**Exercise requirements:**
Copy the piece on when babies start caring about others' feelings from "Now, in the" to "grow and change.", putting "compassion" in place of "empathy".

**Quoted passage:**
───

When do babies start to care about other people’s feelings?

What parent doesn’t love making their baby laugh? Not all laughs are created equal, though: it’s a lot more fun to make Baby laugh by making silly faces than it is to set off a fit of giggles by slipping, falling, and bashing an elbow into the corner of a table on your way down. No matter how great a sound Baby’s laughter is, there are certain situations where hearing it can kind of hurt your feelings.

Now, in the case of Baby’s case of the giggles over your slip-and-fall, there are a couple of different questions that come up. First, when will she develop a more sophisticated sense of humor? That one might take a while – there are people who never stop thinking slapstick humor is hilarious. The other question, though, ‘when will my baby start caring about my feelings?’ has a more complex answer.

The right ingredients

Caring about other people’s feelings might seem like it should be instinctive, but in reality, there are a few really important, complex ingredients that go into real caring. The fact that many children do start showing signs of empathy so young – some as early as a year old – only proves how fast young children grow and change.

───

**Information shown:**
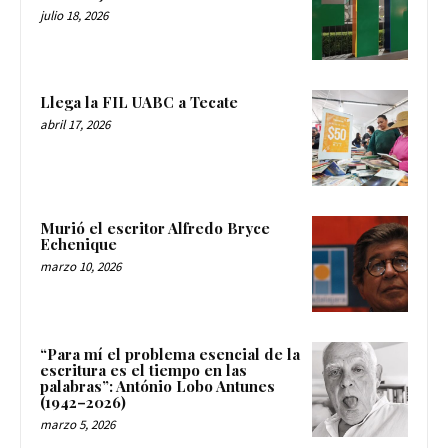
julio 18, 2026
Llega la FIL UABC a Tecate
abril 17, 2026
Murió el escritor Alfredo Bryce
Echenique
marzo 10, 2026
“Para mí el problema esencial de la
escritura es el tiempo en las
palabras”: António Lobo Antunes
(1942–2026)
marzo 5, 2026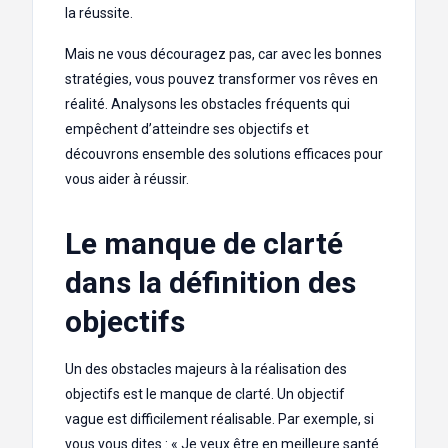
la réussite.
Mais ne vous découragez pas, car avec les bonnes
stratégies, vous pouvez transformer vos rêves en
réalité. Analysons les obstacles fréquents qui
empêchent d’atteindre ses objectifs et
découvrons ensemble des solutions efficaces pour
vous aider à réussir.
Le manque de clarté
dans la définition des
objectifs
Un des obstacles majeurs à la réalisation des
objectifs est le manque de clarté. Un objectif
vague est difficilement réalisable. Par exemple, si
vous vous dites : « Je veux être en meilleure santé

───

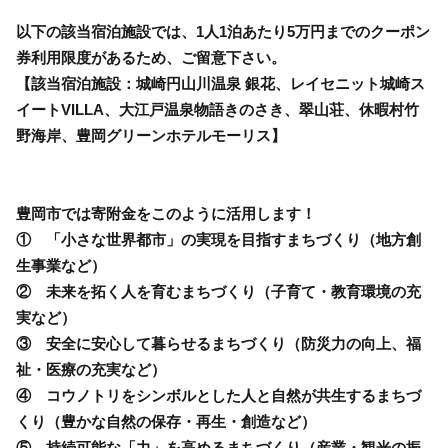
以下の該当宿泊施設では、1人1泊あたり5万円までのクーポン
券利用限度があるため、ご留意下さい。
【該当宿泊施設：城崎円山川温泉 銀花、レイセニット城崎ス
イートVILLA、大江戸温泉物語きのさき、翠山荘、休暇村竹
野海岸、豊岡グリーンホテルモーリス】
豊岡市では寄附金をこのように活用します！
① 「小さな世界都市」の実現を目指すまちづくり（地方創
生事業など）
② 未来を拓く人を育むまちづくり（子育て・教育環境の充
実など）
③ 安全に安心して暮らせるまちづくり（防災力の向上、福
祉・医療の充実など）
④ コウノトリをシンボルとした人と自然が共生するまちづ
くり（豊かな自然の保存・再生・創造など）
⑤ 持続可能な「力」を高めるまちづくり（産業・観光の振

───

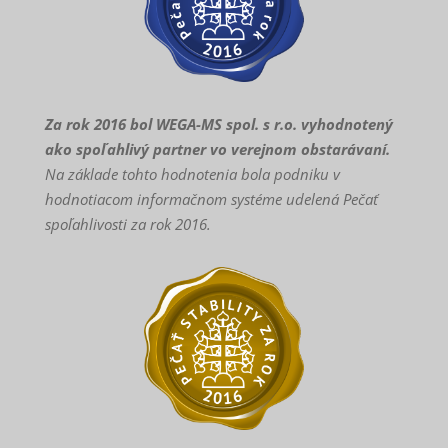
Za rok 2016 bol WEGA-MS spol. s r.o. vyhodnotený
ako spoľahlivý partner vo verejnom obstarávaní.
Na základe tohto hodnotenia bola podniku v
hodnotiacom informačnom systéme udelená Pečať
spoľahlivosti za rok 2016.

───

**Exercise output:**
Now, in the case of Baby’s case of the giggles over your slip-and-fall, there are a couple of different questions that come up. First, when will she develop a more sophisticated sense of humor? That one might take a while – there are people who never stop thinking slapstick humor is hilarious. The other question, though, ‘when will my baby start caring about my feelings?’ has a more complex answer.

The right ingredients

Caring about other people’s feelings might seem like it should be instinctive, but in reality, there are a few really important, complex ingredients that go into real caring. The fact that many children do start showing signs of compassion so young – some as early as a year old – only proves how fast young children grow and change.